**Selected excerpt**
####
Molecular mechanisms of primary and secondary mucosal immunity using avian infectious bronchitis virus as a model system

Although mucosal immune responses are critical for protection of hosts from clinical illness and even mortality caused by mucosal pathogens, the molecular mechanism of mucosal immunity, which is independent of systemic immunity, remains elusive. To explore the mechanistic basis of mucosal protective immunity, gene transcriptional profiling in mucosal tissues was evaluated after the primary and secondary immunization of animals with an attenuated avian infectious bronchitis virus (IBV), a prototype of Coronavirus and a well-characterized mucosal pathogen. Results showed that a number of innate immune factors including toll-like receptors (TLRs), retinoic-acid-inducible gene-1 (RIG-1), type I interferons (IFNs), complements, and interleukin-1 beta (IL-1β) were activated locally after the primary immunization. This was accompanied or immediately followed by a potent Th1 adaptive immunity as evidenced by the activation of T-cell signaling molecules, surface markers, and effector molecules. A strong humoral immune response as supported by the significantly up-regulated immunoglobulin (Ig) gamma chain was observed in the absence of innate, Th1 adaptive immunity, or IgA up-regulation after the secondary immunization, indicating that the local memory response is dominated by IgG. Overall, the results provided the first detailed kinetics on the molecular basis underlying the development of primary and secondary mucosal immunity. The key molecular signatures identified may provide new opportunities for improved prophylactic and therapeutic strategies to combat mucosal infections.
####
**Data excerpts**
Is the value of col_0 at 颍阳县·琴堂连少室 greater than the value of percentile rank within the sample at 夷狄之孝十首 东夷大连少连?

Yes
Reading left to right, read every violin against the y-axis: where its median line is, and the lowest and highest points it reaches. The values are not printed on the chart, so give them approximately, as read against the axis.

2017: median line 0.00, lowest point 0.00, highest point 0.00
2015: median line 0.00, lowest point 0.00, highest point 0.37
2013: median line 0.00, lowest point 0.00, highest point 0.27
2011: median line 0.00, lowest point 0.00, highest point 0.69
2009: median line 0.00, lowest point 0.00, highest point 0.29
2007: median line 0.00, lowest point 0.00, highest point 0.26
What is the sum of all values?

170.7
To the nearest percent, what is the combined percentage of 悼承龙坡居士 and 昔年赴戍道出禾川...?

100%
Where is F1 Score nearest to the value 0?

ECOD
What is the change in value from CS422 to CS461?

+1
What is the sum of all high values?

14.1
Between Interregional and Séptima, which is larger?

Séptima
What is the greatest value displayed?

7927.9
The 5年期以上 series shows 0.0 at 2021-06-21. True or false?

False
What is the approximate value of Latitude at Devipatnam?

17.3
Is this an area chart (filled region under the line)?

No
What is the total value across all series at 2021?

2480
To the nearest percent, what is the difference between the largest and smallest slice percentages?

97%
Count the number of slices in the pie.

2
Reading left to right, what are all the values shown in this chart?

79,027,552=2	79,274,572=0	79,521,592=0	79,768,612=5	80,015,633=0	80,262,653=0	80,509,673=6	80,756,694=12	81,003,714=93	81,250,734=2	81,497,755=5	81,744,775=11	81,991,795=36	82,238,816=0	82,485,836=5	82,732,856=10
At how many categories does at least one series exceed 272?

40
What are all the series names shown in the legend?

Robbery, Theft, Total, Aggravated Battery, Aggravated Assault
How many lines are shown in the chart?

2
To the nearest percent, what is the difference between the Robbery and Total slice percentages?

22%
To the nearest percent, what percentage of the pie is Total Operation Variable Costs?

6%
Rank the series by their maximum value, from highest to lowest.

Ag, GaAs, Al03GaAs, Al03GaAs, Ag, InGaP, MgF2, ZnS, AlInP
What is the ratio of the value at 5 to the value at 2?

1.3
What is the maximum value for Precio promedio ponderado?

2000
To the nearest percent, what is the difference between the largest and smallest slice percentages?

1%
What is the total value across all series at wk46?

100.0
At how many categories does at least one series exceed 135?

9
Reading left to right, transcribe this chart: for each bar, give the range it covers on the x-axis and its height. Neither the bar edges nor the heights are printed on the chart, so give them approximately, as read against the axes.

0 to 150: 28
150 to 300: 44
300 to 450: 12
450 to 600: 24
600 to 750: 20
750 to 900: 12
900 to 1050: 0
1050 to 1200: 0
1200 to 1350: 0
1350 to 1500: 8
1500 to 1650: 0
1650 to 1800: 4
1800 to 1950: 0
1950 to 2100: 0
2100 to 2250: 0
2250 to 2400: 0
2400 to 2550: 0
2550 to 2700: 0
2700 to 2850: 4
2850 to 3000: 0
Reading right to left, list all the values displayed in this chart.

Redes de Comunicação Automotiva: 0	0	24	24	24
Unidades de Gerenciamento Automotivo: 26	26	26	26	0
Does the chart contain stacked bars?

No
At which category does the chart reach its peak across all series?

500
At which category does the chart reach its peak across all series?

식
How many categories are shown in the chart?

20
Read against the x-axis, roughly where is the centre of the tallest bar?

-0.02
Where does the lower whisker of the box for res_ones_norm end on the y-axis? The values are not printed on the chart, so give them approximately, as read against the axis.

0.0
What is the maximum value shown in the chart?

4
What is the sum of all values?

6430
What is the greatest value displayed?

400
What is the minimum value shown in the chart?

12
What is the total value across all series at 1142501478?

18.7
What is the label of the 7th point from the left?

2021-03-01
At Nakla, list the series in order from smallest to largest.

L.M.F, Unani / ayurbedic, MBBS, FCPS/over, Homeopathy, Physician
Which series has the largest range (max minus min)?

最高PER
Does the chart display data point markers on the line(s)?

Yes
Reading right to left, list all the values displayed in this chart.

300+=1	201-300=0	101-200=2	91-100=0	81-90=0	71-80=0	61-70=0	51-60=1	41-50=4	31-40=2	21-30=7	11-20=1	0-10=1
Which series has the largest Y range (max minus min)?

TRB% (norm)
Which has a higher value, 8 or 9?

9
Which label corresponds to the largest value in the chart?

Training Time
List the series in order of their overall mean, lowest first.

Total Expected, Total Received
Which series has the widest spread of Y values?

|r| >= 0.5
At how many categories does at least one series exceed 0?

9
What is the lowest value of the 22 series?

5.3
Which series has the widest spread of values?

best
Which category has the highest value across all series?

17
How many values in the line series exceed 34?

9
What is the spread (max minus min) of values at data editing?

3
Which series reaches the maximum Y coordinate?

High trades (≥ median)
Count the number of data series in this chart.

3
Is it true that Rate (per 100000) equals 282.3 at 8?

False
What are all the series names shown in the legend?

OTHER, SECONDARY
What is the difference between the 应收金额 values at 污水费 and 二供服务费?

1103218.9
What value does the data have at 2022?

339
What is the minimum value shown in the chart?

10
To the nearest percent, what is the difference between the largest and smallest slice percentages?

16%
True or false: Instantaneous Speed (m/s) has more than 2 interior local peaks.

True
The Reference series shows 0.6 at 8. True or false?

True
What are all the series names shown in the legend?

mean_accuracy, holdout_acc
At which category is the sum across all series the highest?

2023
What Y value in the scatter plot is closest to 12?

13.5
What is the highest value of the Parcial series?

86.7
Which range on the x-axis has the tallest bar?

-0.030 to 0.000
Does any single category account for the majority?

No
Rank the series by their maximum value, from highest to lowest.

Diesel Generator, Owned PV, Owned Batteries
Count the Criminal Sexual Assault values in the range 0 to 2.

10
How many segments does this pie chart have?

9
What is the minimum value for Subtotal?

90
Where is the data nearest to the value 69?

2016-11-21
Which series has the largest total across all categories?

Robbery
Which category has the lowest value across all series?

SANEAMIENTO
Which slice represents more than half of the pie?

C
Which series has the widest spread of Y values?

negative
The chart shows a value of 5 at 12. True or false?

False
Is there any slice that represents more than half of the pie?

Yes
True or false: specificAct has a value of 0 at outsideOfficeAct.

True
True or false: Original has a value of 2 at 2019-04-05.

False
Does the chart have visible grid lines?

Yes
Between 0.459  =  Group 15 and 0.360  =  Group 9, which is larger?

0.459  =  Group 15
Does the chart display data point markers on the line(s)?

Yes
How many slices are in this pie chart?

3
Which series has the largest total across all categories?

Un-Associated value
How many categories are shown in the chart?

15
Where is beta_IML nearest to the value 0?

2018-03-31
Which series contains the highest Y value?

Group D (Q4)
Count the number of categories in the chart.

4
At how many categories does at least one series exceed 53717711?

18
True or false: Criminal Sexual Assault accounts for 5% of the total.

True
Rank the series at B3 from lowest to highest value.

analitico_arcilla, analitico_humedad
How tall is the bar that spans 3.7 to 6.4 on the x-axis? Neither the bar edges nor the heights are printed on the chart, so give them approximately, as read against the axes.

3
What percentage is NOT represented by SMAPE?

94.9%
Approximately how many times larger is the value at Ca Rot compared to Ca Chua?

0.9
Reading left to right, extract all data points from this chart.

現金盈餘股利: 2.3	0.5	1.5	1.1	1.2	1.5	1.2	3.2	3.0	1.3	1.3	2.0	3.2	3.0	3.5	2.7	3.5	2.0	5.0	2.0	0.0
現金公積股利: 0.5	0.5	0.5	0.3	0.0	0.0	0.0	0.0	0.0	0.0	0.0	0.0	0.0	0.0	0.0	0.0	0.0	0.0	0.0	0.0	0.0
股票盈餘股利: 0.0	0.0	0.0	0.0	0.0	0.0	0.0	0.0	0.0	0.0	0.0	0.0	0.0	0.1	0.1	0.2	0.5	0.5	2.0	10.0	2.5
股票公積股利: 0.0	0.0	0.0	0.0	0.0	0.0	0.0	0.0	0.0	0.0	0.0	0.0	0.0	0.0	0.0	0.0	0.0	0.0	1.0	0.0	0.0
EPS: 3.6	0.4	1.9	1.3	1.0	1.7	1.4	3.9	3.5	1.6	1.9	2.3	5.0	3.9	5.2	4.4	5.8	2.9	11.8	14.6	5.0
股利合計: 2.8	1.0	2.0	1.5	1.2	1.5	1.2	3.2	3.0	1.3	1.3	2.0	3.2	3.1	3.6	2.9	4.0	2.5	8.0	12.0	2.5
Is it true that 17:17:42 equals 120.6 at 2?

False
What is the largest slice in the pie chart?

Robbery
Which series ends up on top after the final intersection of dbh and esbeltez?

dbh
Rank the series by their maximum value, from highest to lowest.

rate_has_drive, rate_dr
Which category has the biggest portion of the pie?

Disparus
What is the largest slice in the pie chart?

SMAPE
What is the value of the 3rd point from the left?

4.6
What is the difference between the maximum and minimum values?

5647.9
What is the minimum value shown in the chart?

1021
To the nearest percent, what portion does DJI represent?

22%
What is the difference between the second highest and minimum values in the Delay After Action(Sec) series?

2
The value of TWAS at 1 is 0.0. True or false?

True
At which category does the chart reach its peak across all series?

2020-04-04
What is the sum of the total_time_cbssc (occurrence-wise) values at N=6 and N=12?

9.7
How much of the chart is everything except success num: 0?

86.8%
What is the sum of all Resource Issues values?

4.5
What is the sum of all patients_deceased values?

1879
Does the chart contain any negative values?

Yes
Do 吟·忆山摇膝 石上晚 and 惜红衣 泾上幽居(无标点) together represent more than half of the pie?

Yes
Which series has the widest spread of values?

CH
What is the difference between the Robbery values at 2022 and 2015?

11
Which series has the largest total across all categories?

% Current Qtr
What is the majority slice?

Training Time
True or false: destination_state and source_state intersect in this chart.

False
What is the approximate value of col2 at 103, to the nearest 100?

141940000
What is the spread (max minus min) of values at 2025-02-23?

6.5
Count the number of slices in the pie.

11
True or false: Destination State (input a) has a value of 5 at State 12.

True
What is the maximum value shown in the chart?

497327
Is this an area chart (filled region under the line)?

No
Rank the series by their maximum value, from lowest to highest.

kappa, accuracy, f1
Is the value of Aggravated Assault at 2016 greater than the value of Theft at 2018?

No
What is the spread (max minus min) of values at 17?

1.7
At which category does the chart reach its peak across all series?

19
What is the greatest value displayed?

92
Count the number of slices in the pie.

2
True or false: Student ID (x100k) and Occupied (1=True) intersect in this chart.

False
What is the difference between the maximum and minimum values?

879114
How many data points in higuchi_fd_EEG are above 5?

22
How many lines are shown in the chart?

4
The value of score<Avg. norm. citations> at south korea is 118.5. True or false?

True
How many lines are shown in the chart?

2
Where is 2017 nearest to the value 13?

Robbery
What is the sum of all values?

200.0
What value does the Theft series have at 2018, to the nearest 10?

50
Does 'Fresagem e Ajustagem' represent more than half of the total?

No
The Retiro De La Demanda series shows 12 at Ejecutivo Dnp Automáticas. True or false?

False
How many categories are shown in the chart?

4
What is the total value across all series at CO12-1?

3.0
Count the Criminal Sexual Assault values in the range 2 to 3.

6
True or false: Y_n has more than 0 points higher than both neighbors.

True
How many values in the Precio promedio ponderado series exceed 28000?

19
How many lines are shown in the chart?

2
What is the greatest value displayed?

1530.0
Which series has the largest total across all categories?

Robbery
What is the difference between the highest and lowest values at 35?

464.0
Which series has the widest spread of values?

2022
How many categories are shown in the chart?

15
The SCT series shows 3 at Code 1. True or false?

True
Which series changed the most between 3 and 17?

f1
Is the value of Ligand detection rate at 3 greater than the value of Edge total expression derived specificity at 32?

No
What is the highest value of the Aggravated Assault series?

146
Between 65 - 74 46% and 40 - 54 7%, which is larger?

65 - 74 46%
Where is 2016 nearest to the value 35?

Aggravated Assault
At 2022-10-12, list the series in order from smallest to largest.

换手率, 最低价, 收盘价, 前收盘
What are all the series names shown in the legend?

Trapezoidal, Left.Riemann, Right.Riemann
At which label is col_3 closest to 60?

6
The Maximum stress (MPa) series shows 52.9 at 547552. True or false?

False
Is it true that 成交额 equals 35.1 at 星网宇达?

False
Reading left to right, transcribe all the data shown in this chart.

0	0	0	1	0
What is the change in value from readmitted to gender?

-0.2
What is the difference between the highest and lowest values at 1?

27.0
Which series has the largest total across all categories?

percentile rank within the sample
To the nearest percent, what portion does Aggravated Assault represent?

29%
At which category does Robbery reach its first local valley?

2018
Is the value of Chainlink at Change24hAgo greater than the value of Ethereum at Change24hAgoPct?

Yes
####
**What is needed**
Answer these about the IBV mucosal immunity abstract:
1. What attenuated virus were the animals immunized with?
2. What kind of adaptive immunity accompanied or immediately followed the primary immunization?
3. Which immunoglobulin dominates the local memory response after the secondary immunization?
The data come from a different source than the text.

**Result for this task**
1. An attenuated avian infectious bronchitis virus (IBV).
2. A potent Th1 adaptive immunity.
3. IgG.